Skinny: By signing active iron-man leader Yandle (922 consecutive games played), the Flyers were saying they believe hotshot prospect Cam York is probably a year away. That said, York will get a chance to show he’s ready during camp. Yandle, 35, a three-time All-Star, played for Vigneault with the Rangers and is heavily favored to anchor the third pair and play on the power play. Braun, 34, is a veteran who is coming off a steady season.
The seventh defenseman was expected to be Morin, but he is sidelined until November because of knee surgery. As the No. 7 defender, the Flyers might carry a veteran like Adam Clendening, who played for Vigneault with the Rangers in 2016-17, if they decide York needs to play regularly with the Phantoms and grow his game.
Goalies
No. 1: Carter Hart.
Skinny: Statistically, he was at the bottom of the league last season (3.67 GAA, .877 save percentage) and he had the worst year for a Flyers goaltender (minimum 25 games) since Tommy Söderström in 1993-94. That’s the bad news. The good news: Hart has excelled at every level — including the NHL, where his game peaked in the 2020 playoffs — and there is reason to believe he will have a bounce-back season. There were a lot of reasons for Hart’s poor 2021 season, including the loneliness caused by the COVID-19 isolation, but he has a new frame of mind and is ready to prove that last year was a fluke.
No. 2: Martin Jones.
Skinny: He has had three straight poor seasons, but the Flyers believe being reunited with goalie coach Kim Dillabaugh will help Jones return to the form he once displayed with San Jose. Dillabaugh coached him for 2½ years when they were together in the Los Angeles system. Jones will be an important piece if Hart doesn’t rebound.
Camp schedule
Camp opens Thursday at the Flyers Training Center in Voorhees, and all fans must wear a mask to attend. Vaccination cards are not needed.
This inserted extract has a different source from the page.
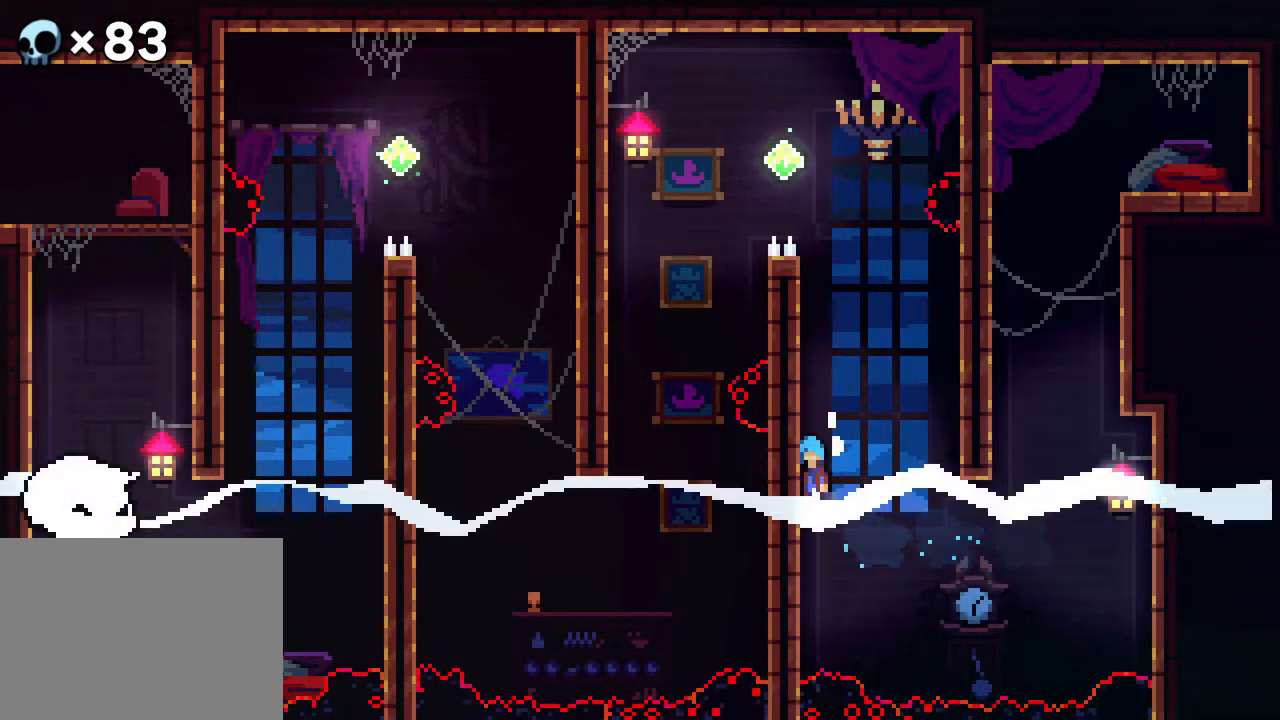
{"buttons": ["A", "R2", "DPAD_LEFT"], "events": [[100, "DPAD_UP", "up"], [317, "A", "up"], [383, "DPAD_RIGHT", "up"], [467, "DPAD_LEFT", "down"], [483, "A", "down"]]}
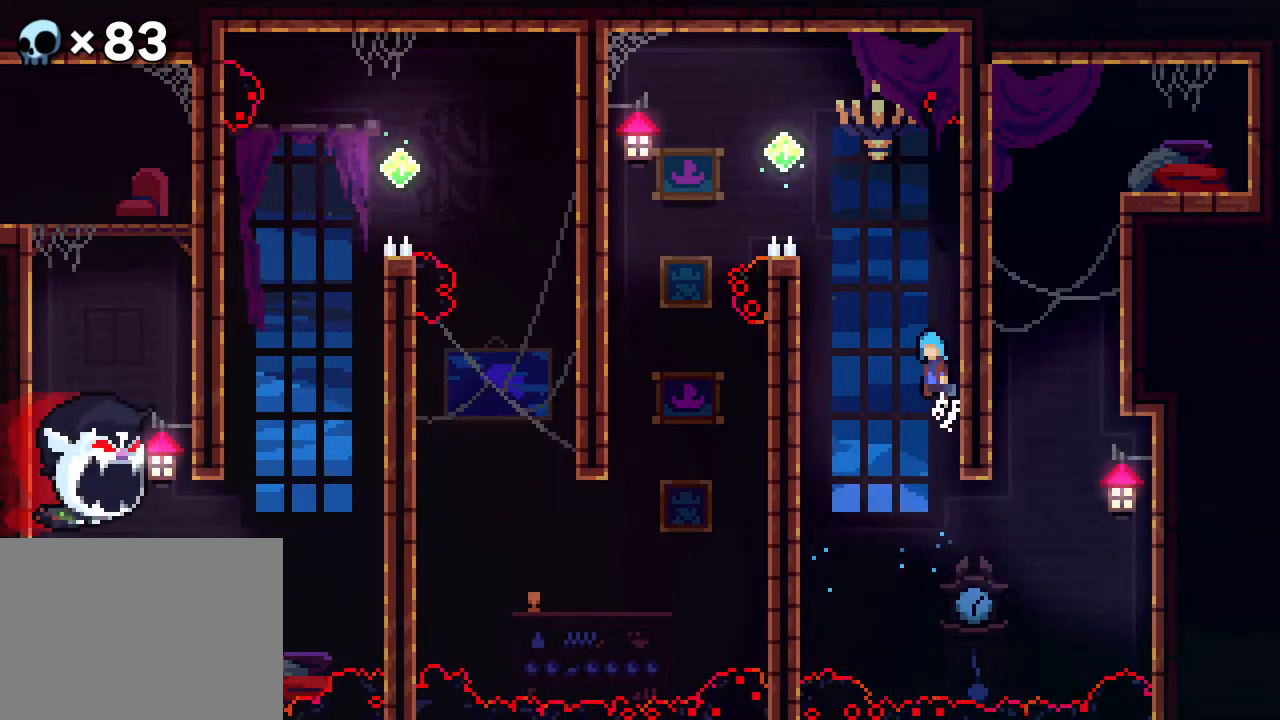
{"buttons": ["R2", "DPAD_UP"], "events": [[350, "DPAD_UP", "down"], [400, "DPAD_LEFT", "up"], [417, "A", "up"]]}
The first three days will feature three sessions of three different groups (8:30 a.m.-9:30 a.m.; 10 a.m.-11:45 a.m.; and 1 p.m.-2:45 p.m. The Flyers will play their first exhibition game Tuesday against the Islanders at 7 p.m. at the Wells Fargo Center.
The Newest Flyer
The Flyers announced Wednesday that they have signed forward Jon-Randall Avon to a three-year entry-level contract. Avon, 18, is attending training camp on an amateur tryout and previously played in the Ontario Hockey League with the Peterborough Petes.